No doubt my story would be more inspirational if I could set aside this cost/benefit approach to cannibalism and return to the old theory of moral progress. Most of us would prefer to believe that the Aztecs remained cannibals simply because their morals were mired in primitive impulses while the Old World states tabooed human flesh because their morals had risen in the great onwards-and-upwards movement of civilization. But I’m afraid this preference arises from provincial if not hypocritical misconceptions. Neither the prohibition of cannibalism nor the decline of human sacrifice in the Old World had the slightest effect on the rate at which the Old World states and empires killed each other’s citizens. As everyone knows, the scale of warfare has increased steadily from prehistoric times to the present, and record numbers of casualties due to armed conflict have been produced precisely by those states in which Christianity has been the major religion. Heaps of corpses left to rot on the battlefield are no less dead than corpses dismembered for a feast. Today, hovering on the brink of a third world war, we are scarcely in a position to look down on the Aztecs. In our nuclear age the world survives only because each side is convinced that the moral standards of the other are low
enough to sanction the annihilation of hundreds of millions of people in retaliation for a first strike. Thanks to radioactivity the survivors will not even be able to bury the dead, let alone eat them.

I see two ways to add up the cost/benefits of cannibalism in the early phases of state formation. First of all, there is the question of the use of enemy soldiers as producers of food rather than as meals in themselves. Ignace Gelb points out in his discussion of the evolution of the state in Mesopotamia that at first men were killed either on the battlefield or in sacrificial rites, while only captive women and children were incorporated into the labor force.
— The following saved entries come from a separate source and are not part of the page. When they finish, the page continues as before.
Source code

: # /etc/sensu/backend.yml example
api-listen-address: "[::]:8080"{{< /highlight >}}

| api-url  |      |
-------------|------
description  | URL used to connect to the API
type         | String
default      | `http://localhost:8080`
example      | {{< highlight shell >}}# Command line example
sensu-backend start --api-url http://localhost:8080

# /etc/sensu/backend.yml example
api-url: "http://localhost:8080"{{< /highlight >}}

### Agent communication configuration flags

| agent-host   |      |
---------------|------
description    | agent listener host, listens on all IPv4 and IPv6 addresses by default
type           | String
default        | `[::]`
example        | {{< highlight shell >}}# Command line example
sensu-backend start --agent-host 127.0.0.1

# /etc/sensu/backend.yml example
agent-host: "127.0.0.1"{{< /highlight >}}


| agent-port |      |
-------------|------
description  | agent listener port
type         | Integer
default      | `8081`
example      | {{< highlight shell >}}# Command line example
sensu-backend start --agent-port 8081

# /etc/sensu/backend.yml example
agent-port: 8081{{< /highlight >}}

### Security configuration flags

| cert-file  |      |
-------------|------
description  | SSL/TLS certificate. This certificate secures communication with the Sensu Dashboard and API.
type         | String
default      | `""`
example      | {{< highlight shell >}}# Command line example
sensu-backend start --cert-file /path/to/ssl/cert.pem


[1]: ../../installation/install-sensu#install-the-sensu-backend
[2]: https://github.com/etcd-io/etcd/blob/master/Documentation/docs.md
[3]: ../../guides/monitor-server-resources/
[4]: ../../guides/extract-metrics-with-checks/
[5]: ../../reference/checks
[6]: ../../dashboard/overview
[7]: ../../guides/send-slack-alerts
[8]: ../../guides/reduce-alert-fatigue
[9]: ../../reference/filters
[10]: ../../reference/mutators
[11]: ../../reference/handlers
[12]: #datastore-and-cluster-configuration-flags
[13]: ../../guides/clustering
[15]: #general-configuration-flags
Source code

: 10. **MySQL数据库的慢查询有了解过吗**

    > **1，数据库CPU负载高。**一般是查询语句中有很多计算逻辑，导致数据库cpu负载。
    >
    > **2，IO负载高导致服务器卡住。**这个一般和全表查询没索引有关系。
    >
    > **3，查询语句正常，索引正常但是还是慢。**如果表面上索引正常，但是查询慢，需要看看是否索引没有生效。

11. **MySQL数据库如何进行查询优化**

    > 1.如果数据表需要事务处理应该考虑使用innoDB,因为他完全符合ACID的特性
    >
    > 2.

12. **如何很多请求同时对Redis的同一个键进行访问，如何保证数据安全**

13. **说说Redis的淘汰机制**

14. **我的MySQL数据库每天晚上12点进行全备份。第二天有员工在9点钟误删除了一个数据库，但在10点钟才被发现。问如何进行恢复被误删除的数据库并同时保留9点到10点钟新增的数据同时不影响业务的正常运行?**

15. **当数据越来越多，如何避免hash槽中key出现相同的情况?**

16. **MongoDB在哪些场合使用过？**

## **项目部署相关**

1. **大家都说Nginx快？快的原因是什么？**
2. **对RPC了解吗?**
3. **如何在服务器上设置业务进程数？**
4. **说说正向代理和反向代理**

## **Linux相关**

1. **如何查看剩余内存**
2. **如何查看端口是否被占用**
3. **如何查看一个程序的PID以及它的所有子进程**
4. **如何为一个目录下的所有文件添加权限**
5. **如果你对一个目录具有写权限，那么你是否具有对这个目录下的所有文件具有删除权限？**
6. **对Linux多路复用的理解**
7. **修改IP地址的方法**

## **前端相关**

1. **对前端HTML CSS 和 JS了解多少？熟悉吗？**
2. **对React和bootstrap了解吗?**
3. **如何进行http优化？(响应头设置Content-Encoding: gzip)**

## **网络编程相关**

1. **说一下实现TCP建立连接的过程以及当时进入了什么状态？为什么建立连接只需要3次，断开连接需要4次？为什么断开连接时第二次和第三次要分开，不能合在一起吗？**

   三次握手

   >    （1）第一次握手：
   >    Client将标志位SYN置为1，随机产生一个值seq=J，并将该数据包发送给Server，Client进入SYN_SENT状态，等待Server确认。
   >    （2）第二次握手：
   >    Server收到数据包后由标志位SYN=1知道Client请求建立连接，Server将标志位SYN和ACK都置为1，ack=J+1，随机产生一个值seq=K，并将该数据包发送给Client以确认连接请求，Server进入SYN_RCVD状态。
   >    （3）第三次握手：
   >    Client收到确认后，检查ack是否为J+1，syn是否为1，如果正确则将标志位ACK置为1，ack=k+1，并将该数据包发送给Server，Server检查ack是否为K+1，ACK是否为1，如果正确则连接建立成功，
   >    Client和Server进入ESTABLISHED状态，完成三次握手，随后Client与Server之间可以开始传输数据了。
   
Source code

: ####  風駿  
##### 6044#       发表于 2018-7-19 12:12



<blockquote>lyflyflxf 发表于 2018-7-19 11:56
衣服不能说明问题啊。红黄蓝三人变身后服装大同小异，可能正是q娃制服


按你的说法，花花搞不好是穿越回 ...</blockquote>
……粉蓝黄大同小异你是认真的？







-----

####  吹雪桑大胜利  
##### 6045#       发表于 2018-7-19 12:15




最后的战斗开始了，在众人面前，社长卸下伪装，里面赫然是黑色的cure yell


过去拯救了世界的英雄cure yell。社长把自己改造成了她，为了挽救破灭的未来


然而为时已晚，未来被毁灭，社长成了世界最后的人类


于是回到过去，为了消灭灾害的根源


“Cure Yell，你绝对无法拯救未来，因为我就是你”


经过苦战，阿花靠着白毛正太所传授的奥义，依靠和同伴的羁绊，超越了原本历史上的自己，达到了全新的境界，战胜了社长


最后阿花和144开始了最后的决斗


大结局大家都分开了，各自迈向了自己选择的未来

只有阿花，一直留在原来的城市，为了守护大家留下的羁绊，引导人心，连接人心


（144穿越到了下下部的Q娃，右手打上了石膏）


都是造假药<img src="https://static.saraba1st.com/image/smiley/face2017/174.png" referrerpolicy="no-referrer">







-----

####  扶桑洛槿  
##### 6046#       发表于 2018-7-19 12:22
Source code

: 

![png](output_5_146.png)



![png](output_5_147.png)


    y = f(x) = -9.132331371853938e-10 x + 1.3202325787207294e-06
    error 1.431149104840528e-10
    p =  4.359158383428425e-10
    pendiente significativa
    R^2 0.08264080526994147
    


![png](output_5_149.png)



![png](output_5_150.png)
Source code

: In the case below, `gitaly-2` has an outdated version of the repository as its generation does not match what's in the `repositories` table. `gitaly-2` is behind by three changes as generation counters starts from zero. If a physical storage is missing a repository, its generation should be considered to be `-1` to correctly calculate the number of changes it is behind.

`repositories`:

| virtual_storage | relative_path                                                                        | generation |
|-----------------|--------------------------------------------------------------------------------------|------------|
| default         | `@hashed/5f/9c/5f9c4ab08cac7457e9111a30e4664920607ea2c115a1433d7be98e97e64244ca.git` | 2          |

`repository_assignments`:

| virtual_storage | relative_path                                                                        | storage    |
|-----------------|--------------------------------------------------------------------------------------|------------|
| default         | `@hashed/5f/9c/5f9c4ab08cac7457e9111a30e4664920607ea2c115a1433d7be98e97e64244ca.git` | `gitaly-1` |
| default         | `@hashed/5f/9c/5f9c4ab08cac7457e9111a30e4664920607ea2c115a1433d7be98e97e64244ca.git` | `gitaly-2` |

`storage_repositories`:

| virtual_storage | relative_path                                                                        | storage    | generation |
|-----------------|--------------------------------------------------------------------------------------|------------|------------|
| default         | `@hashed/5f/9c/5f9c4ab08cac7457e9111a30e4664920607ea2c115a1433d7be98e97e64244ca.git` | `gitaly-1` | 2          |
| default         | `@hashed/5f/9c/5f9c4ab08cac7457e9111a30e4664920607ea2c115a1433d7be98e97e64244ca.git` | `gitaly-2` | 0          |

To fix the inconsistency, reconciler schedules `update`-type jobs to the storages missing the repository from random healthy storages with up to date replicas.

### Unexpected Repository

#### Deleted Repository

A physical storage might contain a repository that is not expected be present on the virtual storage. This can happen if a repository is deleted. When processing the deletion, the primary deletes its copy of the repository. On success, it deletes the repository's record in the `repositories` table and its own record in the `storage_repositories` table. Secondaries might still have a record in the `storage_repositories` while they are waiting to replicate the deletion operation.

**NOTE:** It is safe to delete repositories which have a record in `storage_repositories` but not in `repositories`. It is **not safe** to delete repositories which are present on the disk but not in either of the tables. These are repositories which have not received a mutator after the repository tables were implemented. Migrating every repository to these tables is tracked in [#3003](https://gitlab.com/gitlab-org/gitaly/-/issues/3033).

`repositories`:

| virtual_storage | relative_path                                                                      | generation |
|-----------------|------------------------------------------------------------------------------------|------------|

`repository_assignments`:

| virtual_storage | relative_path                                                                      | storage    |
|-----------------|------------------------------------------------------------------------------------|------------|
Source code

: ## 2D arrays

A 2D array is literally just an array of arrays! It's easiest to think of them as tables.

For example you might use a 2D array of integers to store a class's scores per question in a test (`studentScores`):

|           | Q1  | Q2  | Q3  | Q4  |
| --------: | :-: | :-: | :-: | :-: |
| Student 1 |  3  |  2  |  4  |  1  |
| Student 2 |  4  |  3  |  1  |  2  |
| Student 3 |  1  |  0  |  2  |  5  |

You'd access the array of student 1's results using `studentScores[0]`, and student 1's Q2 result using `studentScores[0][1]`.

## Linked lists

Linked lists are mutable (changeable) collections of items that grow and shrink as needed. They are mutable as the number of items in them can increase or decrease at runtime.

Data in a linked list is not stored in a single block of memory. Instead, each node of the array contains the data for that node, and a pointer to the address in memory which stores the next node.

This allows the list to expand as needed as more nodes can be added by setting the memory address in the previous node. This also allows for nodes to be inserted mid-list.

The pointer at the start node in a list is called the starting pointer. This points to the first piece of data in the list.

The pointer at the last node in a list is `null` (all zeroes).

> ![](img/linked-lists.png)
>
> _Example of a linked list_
This implies that it was “relatively easy to exert control over foreign women and children” and that “the state apparatus was still not strong enough to control the masses of unruly male captives.” But as the power of the state apparatus increased, male POWs were “marked or branded, tied with ropes or kept in neck stocks” and later “freed and resettled or used for specialized purposes of the crown, such as the personal guard of the king, mercenaries, or a movable force.”